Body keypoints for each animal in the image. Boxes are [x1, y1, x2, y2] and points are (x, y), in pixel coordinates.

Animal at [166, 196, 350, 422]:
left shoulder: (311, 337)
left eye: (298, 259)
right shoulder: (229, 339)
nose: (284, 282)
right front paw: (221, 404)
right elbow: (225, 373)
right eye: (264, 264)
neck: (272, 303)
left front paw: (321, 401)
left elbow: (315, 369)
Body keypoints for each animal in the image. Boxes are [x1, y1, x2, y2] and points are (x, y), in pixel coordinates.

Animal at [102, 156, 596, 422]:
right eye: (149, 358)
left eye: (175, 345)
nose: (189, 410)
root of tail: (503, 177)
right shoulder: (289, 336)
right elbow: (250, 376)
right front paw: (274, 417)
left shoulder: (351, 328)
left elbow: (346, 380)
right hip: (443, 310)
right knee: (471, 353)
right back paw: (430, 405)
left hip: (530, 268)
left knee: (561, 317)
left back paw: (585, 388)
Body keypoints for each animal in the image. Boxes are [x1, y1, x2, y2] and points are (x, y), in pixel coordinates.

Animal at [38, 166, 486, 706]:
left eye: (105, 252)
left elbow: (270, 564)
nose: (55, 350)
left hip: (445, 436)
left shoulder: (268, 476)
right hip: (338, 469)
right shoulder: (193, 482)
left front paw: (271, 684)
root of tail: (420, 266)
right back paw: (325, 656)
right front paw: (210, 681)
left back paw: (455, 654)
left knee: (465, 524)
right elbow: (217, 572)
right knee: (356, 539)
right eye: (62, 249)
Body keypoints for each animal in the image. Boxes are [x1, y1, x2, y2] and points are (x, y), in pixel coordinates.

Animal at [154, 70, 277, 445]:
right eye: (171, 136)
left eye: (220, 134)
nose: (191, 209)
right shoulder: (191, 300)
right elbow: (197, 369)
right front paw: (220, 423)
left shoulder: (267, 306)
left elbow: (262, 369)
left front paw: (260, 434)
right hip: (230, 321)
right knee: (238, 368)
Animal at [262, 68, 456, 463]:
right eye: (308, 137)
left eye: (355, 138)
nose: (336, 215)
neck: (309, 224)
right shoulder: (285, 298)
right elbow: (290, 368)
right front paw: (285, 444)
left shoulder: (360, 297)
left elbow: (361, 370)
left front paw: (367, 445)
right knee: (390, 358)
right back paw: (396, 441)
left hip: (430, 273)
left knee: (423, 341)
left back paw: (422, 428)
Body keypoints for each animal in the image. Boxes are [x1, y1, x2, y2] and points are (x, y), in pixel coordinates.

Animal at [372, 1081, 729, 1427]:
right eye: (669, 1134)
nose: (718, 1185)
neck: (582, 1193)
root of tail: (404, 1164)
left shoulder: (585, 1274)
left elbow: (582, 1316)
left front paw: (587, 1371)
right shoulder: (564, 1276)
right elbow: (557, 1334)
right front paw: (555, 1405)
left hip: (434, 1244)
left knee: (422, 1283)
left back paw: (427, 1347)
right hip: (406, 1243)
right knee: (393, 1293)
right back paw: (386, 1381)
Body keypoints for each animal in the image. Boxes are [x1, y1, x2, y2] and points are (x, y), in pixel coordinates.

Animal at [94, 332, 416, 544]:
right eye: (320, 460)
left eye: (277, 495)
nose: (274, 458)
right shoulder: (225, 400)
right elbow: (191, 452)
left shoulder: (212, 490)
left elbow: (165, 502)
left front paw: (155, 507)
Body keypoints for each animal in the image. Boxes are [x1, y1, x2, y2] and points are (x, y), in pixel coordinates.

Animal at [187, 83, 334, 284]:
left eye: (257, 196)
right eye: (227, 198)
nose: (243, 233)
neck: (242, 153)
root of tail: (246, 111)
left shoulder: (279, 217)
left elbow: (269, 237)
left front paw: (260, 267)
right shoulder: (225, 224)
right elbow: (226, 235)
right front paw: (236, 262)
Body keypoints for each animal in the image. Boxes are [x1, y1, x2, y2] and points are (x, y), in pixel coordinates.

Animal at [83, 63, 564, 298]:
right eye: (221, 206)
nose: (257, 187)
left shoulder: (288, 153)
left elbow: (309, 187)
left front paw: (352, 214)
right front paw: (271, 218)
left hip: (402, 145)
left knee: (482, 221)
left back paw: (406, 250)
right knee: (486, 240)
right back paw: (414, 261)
········
About this exercise:
Write out every entry word for word.

Solution below:
Body keypoints for each animal in the image. Boxes are [x1, y1, x2, y2] and points are (x, y), in pixel coordinates.

Animal at [166, 196, 350, 422]:
left shoulder: (311, 337)
left eye: (298, 259)
right shoulder: (229, 339)
nose: (284, 282)
right front paw: (221, 404)
right elbow: (225, 373)
right eye: (264, 264)
neck: (272, 303)
left front paw: (321, 401)
left elbow: (315, 369)
Body keypoints for each animal in the image. Boxes are [x1, y1, x2, y2] and points are (x, y), in pixel coordinates.

Animal at [102, 156, 596, 422]:
right eye: (149, 358)
left eye: (175, 345)
nose: (189, 410)
root of tail: (503, 177)
right shoulder: (289, 336)
right elbow: (250, 376)
right front paw: (274, 417)
left shoulder: (351, 328)
left elbow: (346, 380)
right hip: (443, 310)
right knee: (471, 353)
right back paw: (430, 405)
left hip: (530, 268)
left knee: (561, 317)
left back paw: (585, 388)
Body keypoints for each animal in the image. Boxes are [x1, y1, x2, y2] and points are (x, y), in pixel coordinates.

Animal at [38, 166, 486, 706]:
left eye: (105, 252)
left elbow: (270, 564)
nose: (55, 350)
left hip: (445, 436)
left shoulder: (268, 476)
right hip: (338, 469)
right shoulder: (193, 482)
left front paw: (271, 684)
root of tail: (420, 266)
right back paw: (325, 656)
right front paw: (210, 681)
left back paw: (455, 654)
left knee: (465, 524)
right elbow: (217, 572)
right knee: (356, 539)
right eye: (62, 249)
Body keypoints for each animal in the image. Boxes are [x1, y1, x2, y2] and points are (x, y), in pixel coordinates.

Animal at [154, 70, 277, 445]:
right eye: (171, 136)
left eye: (220, 134)
nose: (191, 209)
right shoulder: (191, 300)
right elbow: (197, 369)
right front paw: (220, 423)
left shoulder: (267, 306)
left elbow: (262, 369)
left front paw: (260, 434)
right hip: (230, 321)
right knee: (238, 368)
Animal at [262, 68, 456, 463]:
right eye: (308, 137)
left eye: (355, 138)
nose: (336, 215)
neck: (309, 224)
right shoulder: (285, 298)
right elbow: (290, 368)
right front paw: (285, 444)
left shoulder: (360, 297)
left elbow: (361, 370)
left front paw: (367, 445)
right knee: (390, 358)
right back paw: (396, 441)
left hip: (430, 273)
left knee: (423, 341)
left back paw: (422, 428)
Body keypoints for each animal in the image. Boxes are [x1, y1, x2, y2] and points are (x, y), in pixel coordinates.

Animal at [372, 1081, 729, 1427]:
right eye: (669, 1134)
nose: (718, 1185)
neck: (582, 1193)
root of tail: (404, 1164)
left shoulder: (585, 1274)
left elbow: (582, 1316)
left front paw: (587, 1371)
right shoulder: (564, 1276)
right elbow: (557, 1334)
right front paw: (555, 1405)
left hip: (434, 1244)
left knee: (422, 1283)
left back paw: (427, 1347)
right hip: (406, 1243)
right knee: (393, 1293)
right back paw: (386, 1381)
Body keypoints for each animal in the image. Boxes are [x1, y1, x2, y2] and points are (x, y), in pixel coordinates.

Animal at [94, 332, 416, 544]:
right eye: (320, 460)
left eye: (277, 495)
nose: (274, 458)
right shoulder: (225, 400)
right elbow: (191, 452)
left shoulder: (212, 490)
left elbow: (165, 502)
left front paw: (155, 507)
Body keypoints for each animal in the image. Boxes are [x1, y1, x2, y2] and points are (x, y), in pixel coordinates.

Animal at [187, 83, 334, 284]:
left eye: (257, 196)
right eye: (227, 198)
nose: (243, 233)
neck: (242, 153)
root of tail: (246, 111)
left shoulder: (279, 217)
left elbow: (269, 237)
left front paw: (260, 267)
right shoulder: (225, 224)
right elbow: (226, 235)
right front paw: (236, 262)
Body keypoints for each animal in the image. Boxes are [x1, y1, x2, y2] and points are (x, y), in pixel coordinates.

Animal at [83, 63, 564, 298]:
right eye: (221, 206)
nose: (257, 187)
left shoulder: (288, 153)
left elbow: (309, 187)
left front paw: (352, 214)
right front paw: (271, 218)
left hip: (402, 145)
left knee: (482, 221)
left back paw: (406, 250)
right knee: (486, 240)
right back paw: (414, 261)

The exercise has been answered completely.